小姑娘倏地抬头直直看来,“凭什么?!你又不是他娘,你凭什么反对?!”一双不甘心的眸子隔着纷纷扬扬的大雪仍清晰到仍能看到刻骨恨意,像是随时可能跳起爆杀姬无盐的样子。
也许是为了让她看起来更像一个普通的丫鬟,李裕齐虽用了她,却真的没有教她任何杀人术、也没有教任何防人术。所以,她到底只是一个手无缚鸡之力的弱女子,跳不起来,也杀不了在场任何人。
无能者的愤怒就是这样轻描淡写。
姬无盐玩味打量对方,“凭什么?凭我是姬家的少主,凭你心心念念的上官公子又名姬楚瑜。凭我是他的少主、是他未来的家主……如此说,白雪姑娘可还觉得我无权置喙兄长婚姻大事?”

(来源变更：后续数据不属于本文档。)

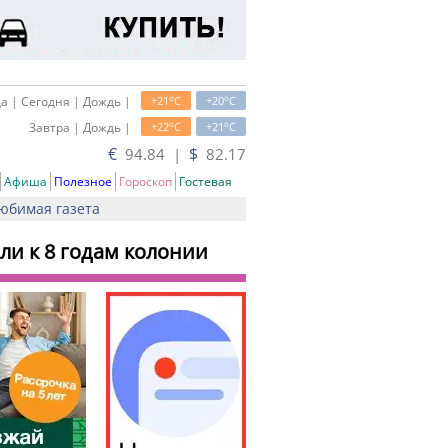
o
o
а | Сегодня | Дождь |
+21
C
+20
C
o
o
Завтра | Дождь |
+22
C
+21
C
€
$
94.84 |
82.17
Афиша
Полезное
Гороскоп
Гостевая
юбимая газета
и к 8 годам колонии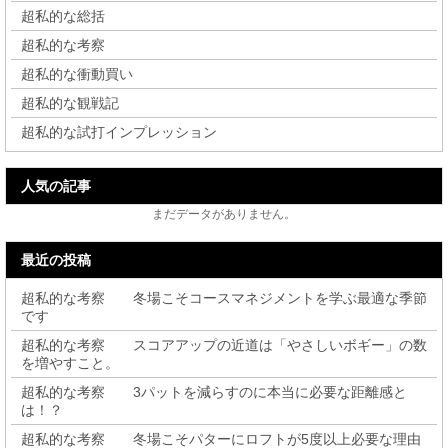
超私的な総括
超私的な考察
超私的な衝動買い
超私的な観戦記
超私的な試打インプレッション
人気の記事
まだデータがありません。
最近の投稿
超私的な考察 冬場こそコースマネジメントを学ぶ最適な季節
です
超私的な考察 スコアアップの近道は「やさしいボギー」の数
を増やすこと。
超私的な考察 3パットを減らすのに本当に必要な距離感と
は！？
超私的な考察 冬場こそパターにロフトが5度以上必要な理由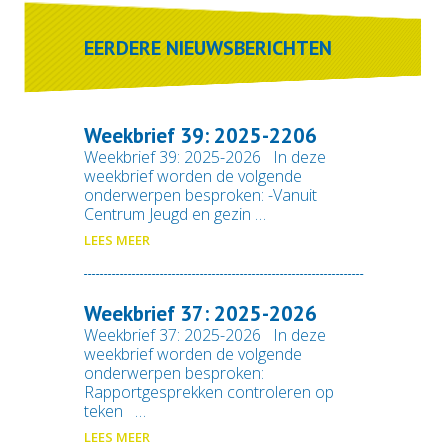
EERDERE NIEUWSBERICHTEN
Weekbrief 39: 2025-2206
Weekbrief 39: 2025-2026 In deze
weekbrief worden de volgende
onderwerpen besproken: -Vanuit
Centrum Jeugd en gezin …
LEES MEER
Weekbrief 37: 2025-2026
Weekbrief 37: 2025-2026 In deze
weekbrief worden de volgende
onderwerpen besproken:
Rapportgesprekken controleren op
teken …
LEES MEER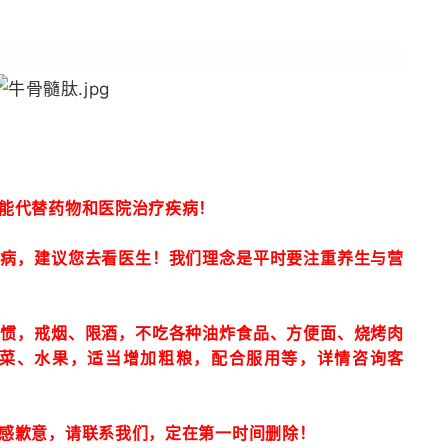
能代替药物和医院治疗疾病！
疾病，建议您去看医生！我们理念是平时要注重养生与营
习惯，戒烟、限酒，不吃各种油炸食品、方便面、烧烤肉
菜、水果，适当增加粗粮，配合服用等，详情咨询客
感歉意，请联系我们，定在第一时间删除！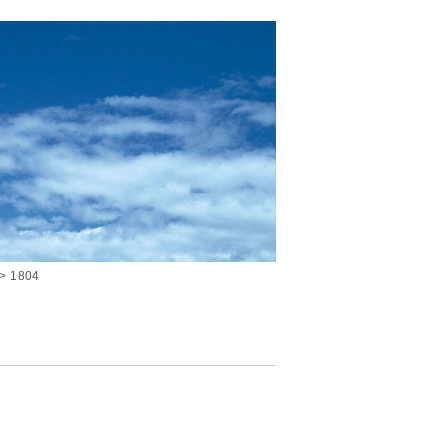
1804JR中央線・西武多摩川線 武蔵境駅から徒歩2
>
1804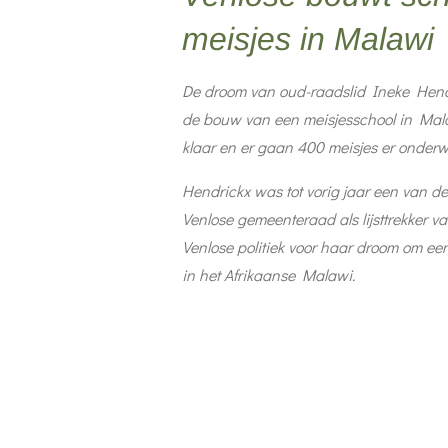
meisjes in Malawi
De droom van oud-raadslid Ineke Hendr
de bouw van een meisjesschool in Mala
klaar en er gaan 400 meisjes er onderwi
Hendrickx was tot vorig jaar een van d
Venlose gemeenteraad als lijsttrekker va
Venlose politiek voor haar droom om ee
in het Afrikaanse Malawi.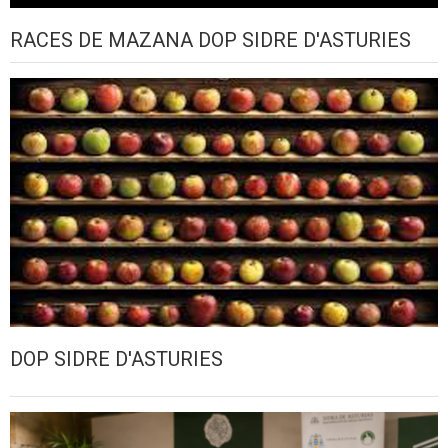
RACES DE MAZANA DOP SIDRE D'ASTURIES
DOP SIDRE D'ASTURIES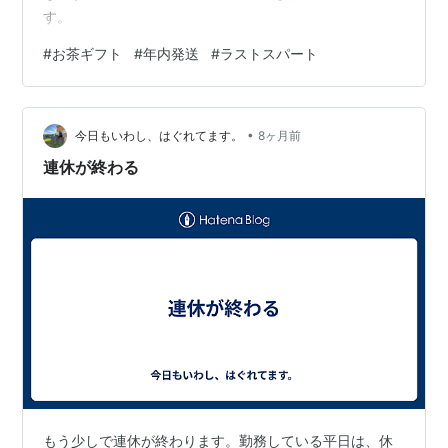
す。
#
お茶ギフト
#
年内発送
#
ラストスパート
•
今日もいわし、はぐれてます。
8ヶ月前
連休が終わる
もう少しで連休が終わります。勤務している平日は、休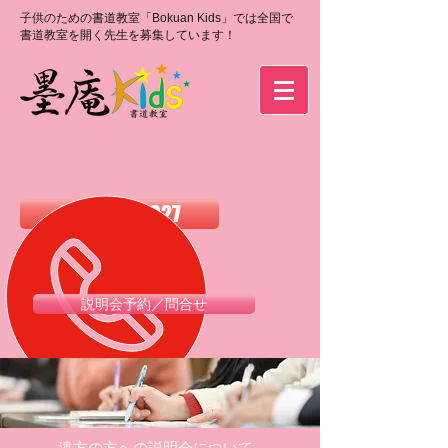
子供のための書道教室「Bokuan Kids」では全国で
書道教室を開く先生を募集しています！
0120-988-027
説明会予約／問合せ
​遠方の方への説明会について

白雪一愣,少主……女子为少主?女子为家主?怎么可能?
她呆呆看着姬无盐,就见姬无盐一脸得意转首看向上官楚,问他,“兄长,我可能做主兄长婚事?”
笑着的小姑娘,漂亮可人像一朵开得正好的花儿,只是眼底戏谑危险的光,大有“你敢摇头我今日就打断你腿”的意思在……上官楚无奈暗探,脸上却是笑容可掬,微微作揖,老老实实配合着,“全凭少主定夺。”
这兄妹俩一唱一和的。
姬姑娘这才满意转身,期间还朝着沈洛歆得意地挑了挑眉梢邀功般得意,又朝着目瞪口呆的白雪耸耸肩,“可听见了?可听清楚了?所以本姑娘再说一遍,就算今日这腌臜事被你侥幸成了……你,也休想借此机会踏进我家的大门。本姑娘……嫌脏。”